Data security and privacy :
The division into teams, each dedicated to a specific business area, increases the risk of data security and confidentiality problems.
It's important that organizations put in place robust security and confidentiality measures to protect sensitive data.
Data Mesh represents a major shift in the way organizations approach data management and analysis.
This is more of an organizational change than a technological one, based on a decentralized approach with a breakdown of data by functional area (e.g. Marketing, Sales, HR, Compliance...).
One of the most innovative aspects of the Data Mesh is that data is seen as a product in its own right, referred to as Data as a Product.
Data as a Product has certain fundamental characteristics: it is discoverable, documented, reliable, interoperable and secure.
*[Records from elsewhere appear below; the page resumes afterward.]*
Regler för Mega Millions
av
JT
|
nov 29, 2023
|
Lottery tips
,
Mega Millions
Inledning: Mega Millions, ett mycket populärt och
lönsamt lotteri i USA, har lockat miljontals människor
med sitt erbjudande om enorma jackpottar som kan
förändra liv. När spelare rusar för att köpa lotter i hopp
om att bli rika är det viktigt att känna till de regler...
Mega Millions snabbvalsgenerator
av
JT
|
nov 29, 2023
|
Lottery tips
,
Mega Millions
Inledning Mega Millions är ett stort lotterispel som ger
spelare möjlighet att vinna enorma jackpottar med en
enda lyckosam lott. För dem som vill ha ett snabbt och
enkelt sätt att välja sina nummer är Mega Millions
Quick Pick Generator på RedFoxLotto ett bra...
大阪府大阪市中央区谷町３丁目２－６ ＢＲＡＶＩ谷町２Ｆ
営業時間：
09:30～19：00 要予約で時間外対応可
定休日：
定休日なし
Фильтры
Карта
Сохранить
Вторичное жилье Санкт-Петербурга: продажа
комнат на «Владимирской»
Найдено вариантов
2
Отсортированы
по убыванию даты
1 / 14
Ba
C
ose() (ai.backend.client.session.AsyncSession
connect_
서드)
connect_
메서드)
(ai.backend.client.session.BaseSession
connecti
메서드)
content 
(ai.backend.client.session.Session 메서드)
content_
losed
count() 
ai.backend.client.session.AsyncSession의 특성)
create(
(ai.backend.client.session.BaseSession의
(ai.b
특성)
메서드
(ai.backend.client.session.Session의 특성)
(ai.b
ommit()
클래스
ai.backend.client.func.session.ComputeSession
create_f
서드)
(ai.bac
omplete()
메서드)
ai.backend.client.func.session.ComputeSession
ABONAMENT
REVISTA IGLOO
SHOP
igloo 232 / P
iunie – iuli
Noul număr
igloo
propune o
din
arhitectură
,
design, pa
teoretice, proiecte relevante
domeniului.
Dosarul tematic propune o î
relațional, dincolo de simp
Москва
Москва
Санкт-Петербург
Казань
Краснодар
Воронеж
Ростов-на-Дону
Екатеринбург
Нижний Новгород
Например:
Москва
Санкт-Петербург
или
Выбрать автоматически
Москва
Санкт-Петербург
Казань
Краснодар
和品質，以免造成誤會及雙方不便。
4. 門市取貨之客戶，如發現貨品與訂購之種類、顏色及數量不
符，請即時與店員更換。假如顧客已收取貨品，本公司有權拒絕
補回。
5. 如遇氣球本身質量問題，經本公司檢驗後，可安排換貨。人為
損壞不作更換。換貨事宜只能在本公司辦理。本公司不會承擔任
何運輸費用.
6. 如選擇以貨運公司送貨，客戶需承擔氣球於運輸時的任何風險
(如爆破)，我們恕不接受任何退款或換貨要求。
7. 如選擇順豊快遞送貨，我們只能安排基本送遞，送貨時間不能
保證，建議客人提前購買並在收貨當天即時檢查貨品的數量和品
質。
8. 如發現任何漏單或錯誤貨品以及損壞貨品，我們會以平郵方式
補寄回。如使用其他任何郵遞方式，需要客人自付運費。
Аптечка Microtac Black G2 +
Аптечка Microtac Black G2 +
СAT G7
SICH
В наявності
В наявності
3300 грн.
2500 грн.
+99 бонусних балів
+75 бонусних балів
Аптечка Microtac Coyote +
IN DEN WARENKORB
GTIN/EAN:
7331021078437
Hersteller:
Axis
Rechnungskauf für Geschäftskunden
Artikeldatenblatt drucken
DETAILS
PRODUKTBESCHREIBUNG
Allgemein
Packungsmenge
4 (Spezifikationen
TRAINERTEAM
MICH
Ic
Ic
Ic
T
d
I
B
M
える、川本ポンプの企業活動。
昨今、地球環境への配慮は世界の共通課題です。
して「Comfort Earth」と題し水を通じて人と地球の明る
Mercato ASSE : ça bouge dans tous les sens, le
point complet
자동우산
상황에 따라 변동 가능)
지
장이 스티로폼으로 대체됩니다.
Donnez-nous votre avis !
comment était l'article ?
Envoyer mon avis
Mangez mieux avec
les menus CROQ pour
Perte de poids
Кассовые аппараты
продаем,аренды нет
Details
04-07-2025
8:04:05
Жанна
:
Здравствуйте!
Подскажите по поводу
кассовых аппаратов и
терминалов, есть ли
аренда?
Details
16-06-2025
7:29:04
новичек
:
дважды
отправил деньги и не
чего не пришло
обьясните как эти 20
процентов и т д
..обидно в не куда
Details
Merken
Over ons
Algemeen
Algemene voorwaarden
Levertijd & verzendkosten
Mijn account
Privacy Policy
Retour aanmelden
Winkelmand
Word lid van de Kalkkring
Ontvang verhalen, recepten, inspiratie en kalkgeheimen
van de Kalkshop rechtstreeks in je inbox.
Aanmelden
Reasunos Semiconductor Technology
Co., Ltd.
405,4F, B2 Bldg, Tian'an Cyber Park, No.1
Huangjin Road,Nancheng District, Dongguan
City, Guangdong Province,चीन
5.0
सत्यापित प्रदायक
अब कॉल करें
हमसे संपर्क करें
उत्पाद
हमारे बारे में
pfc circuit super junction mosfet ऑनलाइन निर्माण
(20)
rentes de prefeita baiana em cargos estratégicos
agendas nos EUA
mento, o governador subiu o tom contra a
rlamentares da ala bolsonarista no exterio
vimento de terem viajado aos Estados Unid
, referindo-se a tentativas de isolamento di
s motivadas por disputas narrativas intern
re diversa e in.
Data Mesh enables organizations to unleash the full potential of their data assets:
by breaking down data silos, thanks to the interoperability of Data as a Product,
by increasing team agility and autonomy, as these teams are smaller and each specializes in a specific functional area,
by improving the efficiency of data quality management: data quality is managed, within each functional area, by a team that has an in-depth understanding of the data and its context of use.
However, the adoption of Data Mesh is not without its problems.
Companies must be prepared to invest time and money in the infrastructure, tools and processes needed to support a decentralized data architecture. They must also be prepared to empower data and business teams to work together to ensure data quality, consistency and security.
Despite these challenges, the potential benefits of the Data Mesh are considerable. By enabling organizations to democratize access to data, making it easier to discover, reuse and exploit, the Data Mesh has the potential to revolutionize the way we think about data and its role in business success. It is therefore likely that we will continue to see interest and adoption of Data Mesh grow in the years to come.